» **RECORD EXTRACTS**:

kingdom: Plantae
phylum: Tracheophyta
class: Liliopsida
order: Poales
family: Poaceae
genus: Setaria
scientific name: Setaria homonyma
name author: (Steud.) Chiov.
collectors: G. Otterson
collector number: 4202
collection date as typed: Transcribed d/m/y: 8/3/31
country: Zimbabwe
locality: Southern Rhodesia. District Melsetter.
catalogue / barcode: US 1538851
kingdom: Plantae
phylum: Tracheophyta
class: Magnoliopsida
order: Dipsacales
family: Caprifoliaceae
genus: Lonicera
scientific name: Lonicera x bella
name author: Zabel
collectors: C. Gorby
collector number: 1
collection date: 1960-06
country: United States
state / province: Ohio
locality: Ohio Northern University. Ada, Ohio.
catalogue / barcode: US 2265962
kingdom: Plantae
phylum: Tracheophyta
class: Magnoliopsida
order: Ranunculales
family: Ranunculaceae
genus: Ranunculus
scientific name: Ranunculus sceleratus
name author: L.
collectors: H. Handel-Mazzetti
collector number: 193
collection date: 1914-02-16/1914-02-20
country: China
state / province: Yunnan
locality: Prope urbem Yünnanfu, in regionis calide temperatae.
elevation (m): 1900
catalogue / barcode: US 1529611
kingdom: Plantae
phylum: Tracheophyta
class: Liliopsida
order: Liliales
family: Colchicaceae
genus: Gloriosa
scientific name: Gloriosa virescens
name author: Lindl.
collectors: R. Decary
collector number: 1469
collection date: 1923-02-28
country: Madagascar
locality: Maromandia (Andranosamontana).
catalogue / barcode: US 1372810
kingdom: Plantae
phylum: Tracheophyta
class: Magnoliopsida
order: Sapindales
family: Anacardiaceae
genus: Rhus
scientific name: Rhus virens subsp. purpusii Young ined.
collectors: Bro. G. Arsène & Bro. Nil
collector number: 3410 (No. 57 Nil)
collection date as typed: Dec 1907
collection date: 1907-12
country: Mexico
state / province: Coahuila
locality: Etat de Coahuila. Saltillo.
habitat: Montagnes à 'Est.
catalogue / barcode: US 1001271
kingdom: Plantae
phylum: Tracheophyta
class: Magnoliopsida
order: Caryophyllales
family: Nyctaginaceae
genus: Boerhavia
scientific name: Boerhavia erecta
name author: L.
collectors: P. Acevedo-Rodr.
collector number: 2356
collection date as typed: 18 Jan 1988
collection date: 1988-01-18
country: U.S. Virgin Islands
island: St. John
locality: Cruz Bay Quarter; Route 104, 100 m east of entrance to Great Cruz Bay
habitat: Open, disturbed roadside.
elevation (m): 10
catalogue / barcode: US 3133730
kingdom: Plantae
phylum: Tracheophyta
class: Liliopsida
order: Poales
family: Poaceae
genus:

» **WRITTEN EXERCISE**: Transcribe every one of the records above line by line, keeping each line exactly as it appears.

» **RESPONSE BELOW**:
kingdom: Plantae
phylum: Tracheophyta
class: Liliopsida
order: Poales
family: Poaceae
genus: Setaria
scientific name: Setaria homonyma
name author: (Steud.) Chiov.
collectors: G. Otterson
collector number: 4202
collection date as typed: Transcribed d/m/y: 8/3/31
country: Zimbabwe
locality: Southern Rhodesia. District Melsetter.
catalogue / barcode: US 1538851
kingdom: Plantae
phylum: Tracheophyta
class: Magnoliopsida
order: Dipsacales
family: Caprifoliaceae
genus: Lonicera
scientific name: Lonicera x bella
name author: Zabel
collectors: C. Gorby
collector number: 1
collection date: 1960-06
country: United States
state / province: Ohio
locality: Ohio Northern University. Ada, Ohio.
catalogue / barcode: US 2265962
kingdom: Plantae
phylum: Tracheophyta
class: Magnoliopsida
order: Ranunculales
family: Ranunculaceae
genus: Ranunculus
scientific name: Ranunculus sceleratus
name author: L.
collectors: H. Handel-Mazzetti
collector number: 193
collection date: 1914-02-16/1914-02-20
country: China
state / province: Yunnan
locality: Prope urbem Yünnanfu, in regionis calide temperatae.
elevation (m): 1900
catalogue / barcode: US 1529611
kingdom: Plantae
phylum: Tracheophyta
class: Liliopsida
order: Liliales
family: Colchicaceae
genus: Gloriosa
scientific name: Gloriosa virescens
name author: Lindl.
collectors: R. Decary
collector number: 1469
collection date: 1923-02-28
country: Madagascar
locality: Maromandia (Andranosamontana).
catalogue / barcode: US 1372810
kingdom: Plantae
phylum: Tracheophyta
class: Magnoliopsida
order: Sapindales
family: Anacardiaceae
genus: Rhus
scientific name: Rhus virens subsp. purpusii Young ined.
collectors: Bro. G. Arsène & Bro. Nil
collector number: 3410 (No. 57 Nil)
collection date as typed: Dec 1907
collection date: 1907-12
country: Mexico
state / province: Coahuila
locality: Etat de Coahuila. Saltillo.
habitat: Montagnes à 'Est.
catalogue / barcode: US 1001271
kingdom: Plantae
phylum: Tracheophyta
class: Magnoliopsida
order: Caryophyllales
family: Nyctaginaceae
genus: Boerhavia
scientific name: Boerhavia erecta
name author: L.
collectors: P. Acevedo-Rodr.
collector number: 2356
collection date as typed: 18 Jan 1988
collection date: 1988-01-18
country: U.S. Virgin Islands
island: St. John
locality: Cruz Bay Quarter; Route 104, 100 m east of entrance to Great Cruz Bay
habitat: Open, disturbed roadside.
elevation (m): 10
catalogue / barcode: US 3133730
kingdom: Plantae
phylum: Tracheophyta
class: Liliopsida
order: Poales
family: Poaceae
genus:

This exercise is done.